По мере того как становился яснее масштаб разрушений, нанесенных за время войны крупным городам Советского Союза, роль архитектора обретала все большее значение. В октябре 1943 года Михаил Калинин писал Мордвинову: «В настоящее время в связи с восстановлением разрушенных городов, из которых некоторые, как, например, Сталинград, строятся заново, необходимо, чтобы в этом деле приняли горячее участие и проявили широкую инициативу советские архитекторы»[334]. Их инициативу должны были тщательно координировать и контролировать недавно учрежденные ведомства. Архитектурные советы были встроены в новую систему, созданную вокруг Комитета по делам архитектуры. Их задачей было следить за тем, чтобы каждый строительный проект, затевавшийся в конкретном городе, представляли на рассмотрение главному архитектору и экспертной комиссии этого города. В Москве этих экспертов привлекали из рядов ведущих столичных архитекторов и инженеров. Московский архитектурный совет, состоявший из десятка периодически сменявшихся экспертов и главного архитектора, собирался для рассмотрения строительных проектов примерно два раза в год. В первые послевоенные годы среди экспертов Московского архитектурного совета были такие известные личности, как Борис Иофан и Владимир Гельфрейх, Лев Руднев, Николай Колли и Сергей Чернышев[335]. Совет осуществлял надзор и служил площадкой для регулярного обсуждения архитектурных вопросов главными профессионалами этой области. По идее, Комитет по делам архитектуры должен был рационализировать процесс реконструкции. На деле же комитет и несметное множество подведомственных ему учреждений зачастую лишь привносили хаос в и без того запутанную систему, состоявшую из множества архитектурных и строительных учреждений с их конкуренцией и разными сферами компетенции[336].

С момента учреждения Комитета по делам архитектуры ему поручалась охрана и реставрация архитектурных памятников: в последние годы войны эта задача обретала все большее значение. В числе первых городов, которые подверглись реконструкции, оказалась Истра, сильно пострадавшая во время массированного продвижения немцев на Москву осенью 1941 года. В начале 1942 года московский зодчий Алексей Щусев уже приступил к работе над проектом восстановления Истры, руководствуясь принципами города-сада[337]. Что примечательно, в центре этого проекта оказалась реставрация Новоиерусалимского монастыря – православной обители, построенной в XVII–XVIII веках[338]. В первом выпуске журнала «Архитектура СССР» за 1942 год поместили статью о восстановлении этого монастыря, который был назван «одним из уникальных произведений русского искусства»[339]. Статью иллюстрировали фотографии, на которых были запечатлены разрушения, нанесенные монастырским зданиям войной: после взрыва, устроенного захватчиками, с ротонды главного собора обрушился громадный шатер. Фотоснимки были взяты из материалов, собранных реставраторами Комиссии Академии архитектуры по охране и восстановлению архитектурных памятников.

Задания для выполнения
[1] Назовите всех экспертов Московского архитектурного совета, которые упомянуты во фрагменте документа.
[2] С какой периодичностью Московский архитектурный совет собирался для рассмотрения строительных проектов, согласно фрагменту документа?

Показанные записи
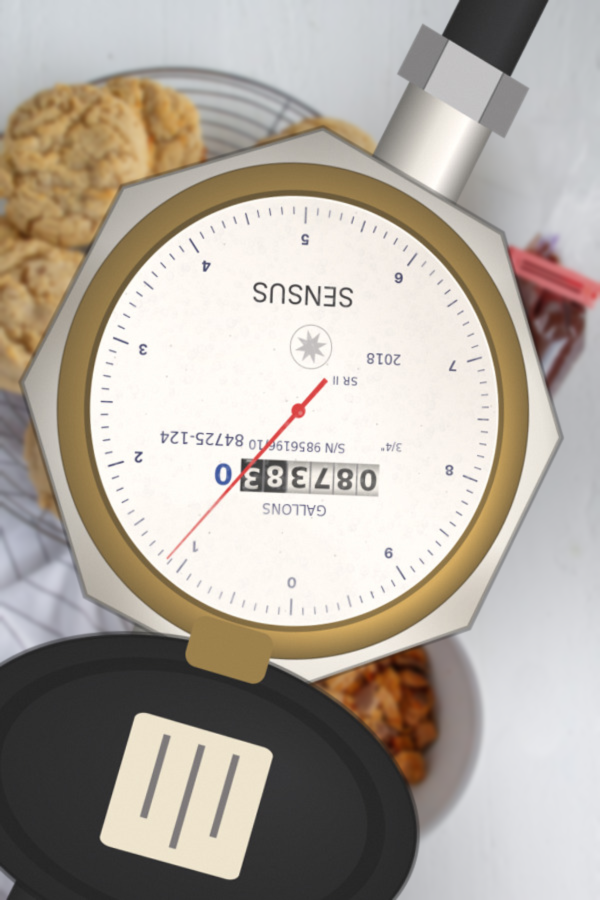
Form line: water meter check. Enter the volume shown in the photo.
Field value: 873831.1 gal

* * *

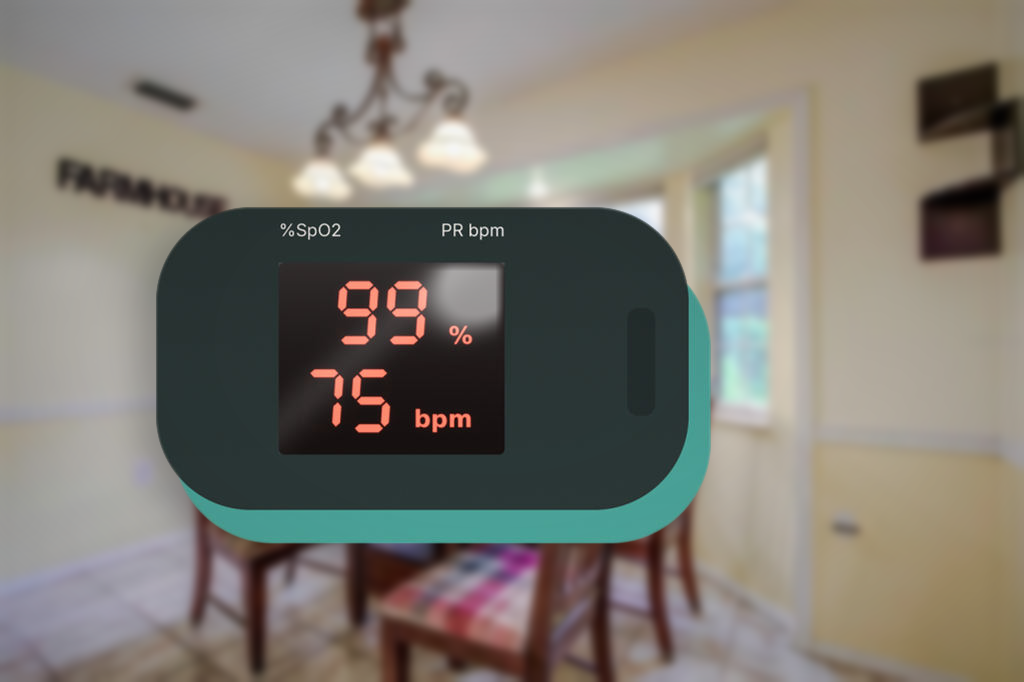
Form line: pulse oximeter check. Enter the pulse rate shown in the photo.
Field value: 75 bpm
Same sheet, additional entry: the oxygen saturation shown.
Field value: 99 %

Выполненное задание
[1] Борис Иофан, Владимир Гельфрейх, Лев Руднев, Николай Колли, Сергей Чернышев

[2] Примерно два раза в год.